In the wee early hours, the train pulled into the Amtrak station off of Commercial Row in the downtown area. He found it odd that the first thing he saw when leaving the station and walking out on the friendless streets of a strange town was a so-called "gentlemen's club", obviously some lame attempt to dress up what would be known in any other town as a strip club. In his mind, Reno (and Nevada, in general) already had a bad reputation as somewhere that allowed prostitution, gambling, and any number of other legal or illegal vices. David's family had never seen any reason to visit Nevada, especially Las Vegas or Reno, having already dismissed them as "dens of sin". David had never really questioned his parents' decision on this matter, but David was questioning a lot of things since his coma. As far as he was aware, neither his parents nor his buddies had visited him in the hospital, and he was feeling a little, okay - a lot, of resentment at the present time. His parents told him all the time that they loved him, but why hadn't they visited him in the hospital? They obviously had noticed he was gone, or else the maid wouldn't have given him the third degree when he got home, but hadn't they even tried to find him? Hadn't they called all the local hospitals and even tried to find him?

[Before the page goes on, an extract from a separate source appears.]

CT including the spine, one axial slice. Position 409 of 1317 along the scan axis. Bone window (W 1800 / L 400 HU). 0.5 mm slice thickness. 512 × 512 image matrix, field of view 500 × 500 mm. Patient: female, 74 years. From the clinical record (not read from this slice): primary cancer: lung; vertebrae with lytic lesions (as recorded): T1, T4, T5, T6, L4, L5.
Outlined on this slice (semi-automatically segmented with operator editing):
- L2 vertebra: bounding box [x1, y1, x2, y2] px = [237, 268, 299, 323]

David walked, wandering around the streets and the crowds of people for about an hour, not knowing why he was even here, but he felt as if something were calling him here - summoning him here. Now that he was here, however, he didn't know what came next. He walked into many of the tourist shops and marvelled at all the worthless junk that one could purchase with the phrase "The Biggest Little City in the World" stamped across it. After awhile, however, the shops lost their novelty and it seemed that he was seeing all the same stuff over and over again. On a lark, he walked outside and just kept walking. It was getting to be late morning now, and David was beginning to feel that he already had a pretty good grasp of the downtown area after just walking around for a few hours. In fact, he mused, he probably had a better understanding of the idiocyncrasies of the layout than many Reno residents. This, in fact, was probably true, seeing as how most residents of cities with downtown areas actually never 'go downtown' for anything. That was certainly true of his hometown. The dare, in fact, was one of the few times that David had actually graced his city's tourist hub with his presence, and his friends knew it - hence the bet in the first place. What he hadn't known, however, was how dangerous a place can be after dark. During the daytime, the throngs of tourists make a place seem rather innocuous - tame, even - but after dark, that all changes. He suspected that the same was probably true for Reno, as well, and he immediately decided that he better formulate a plan for himself, get a room at least, before nightfall. He wasn't too worried about it, however, as he still had time, and he was sure there were probably several places in this place that would give him a room, even without any form of identification. Maybe not one of the big hotel casinos, but any number of the side street motel lodges would probably take a cash payment without raising an eyebrow. David was proud of his street smarts, although he wasn't really sure where or how he'd acquired them. One brief encounter - disaster really - doesn't make someone king of the streets, he told himself, but he felt a lot more illuminated as to the realities of the real world, like his eyes had been suddenly opened to a whole other world.

As he was so reflecting, a thought popped into his head - straight out of the blue, not even a word he'd ever heard before in his admittedly short life: "Idlewild."